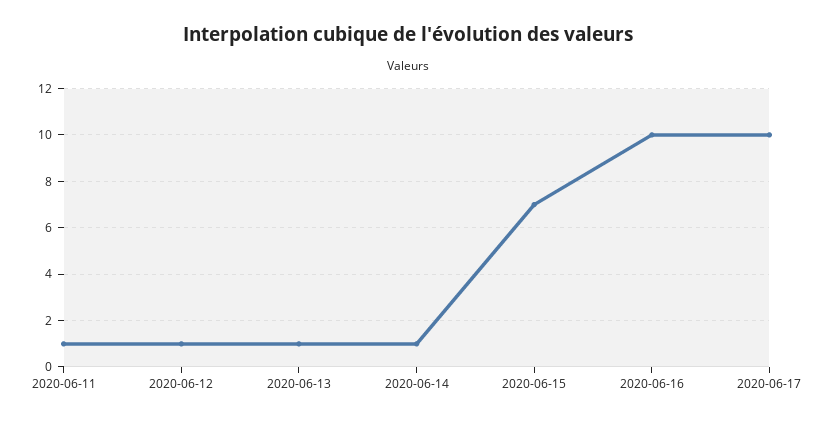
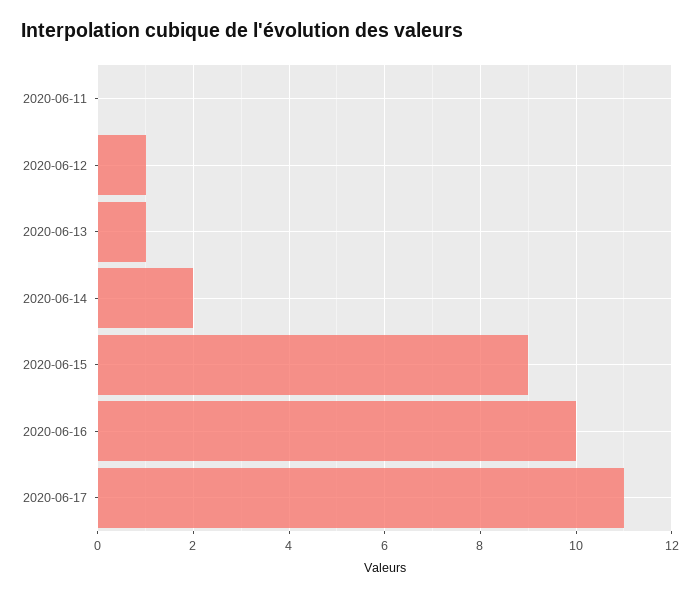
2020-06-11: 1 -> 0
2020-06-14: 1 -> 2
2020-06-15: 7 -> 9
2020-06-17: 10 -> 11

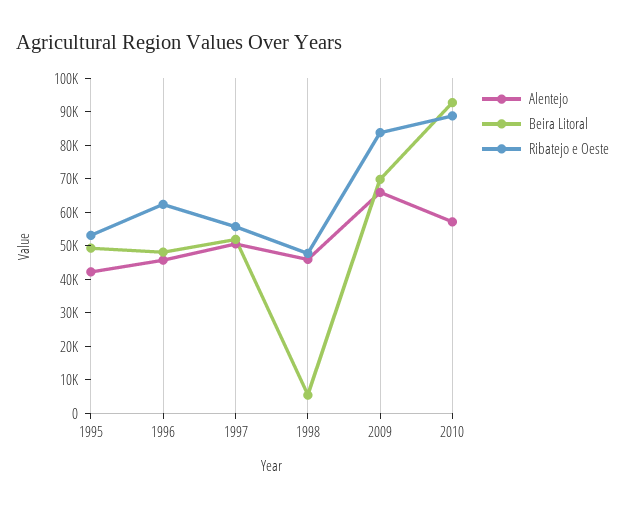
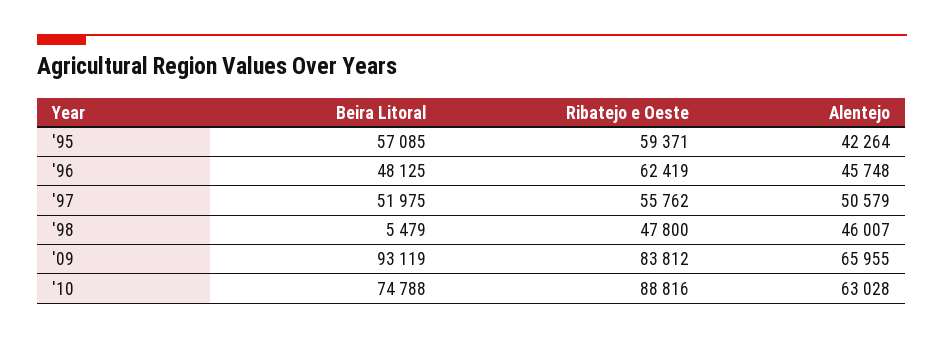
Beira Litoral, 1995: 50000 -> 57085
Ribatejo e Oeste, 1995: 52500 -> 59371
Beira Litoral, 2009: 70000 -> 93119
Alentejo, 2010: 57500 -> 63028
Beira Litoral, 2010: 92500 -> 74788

+++++

» **REQUIRED WORK**: Leaving the images out, print the records above exactly.

» **ANSWER BOX**:
2020-06-11: 1 -> 0
2020-06-14: 1 -> 2
2020-06-15: 7 -> 9
2020-06-17: 10 -> 11

Beira Litoral, 1995: 50000 -> 57085
Ribatejo e Oeste, 1995: 52500 -> 59371
Beira Litoral, 2009: 70000 -> 93119
Alentejo, 2010: 57500 -> 63028
Beira Litoral, 2010: 92500 -> 74788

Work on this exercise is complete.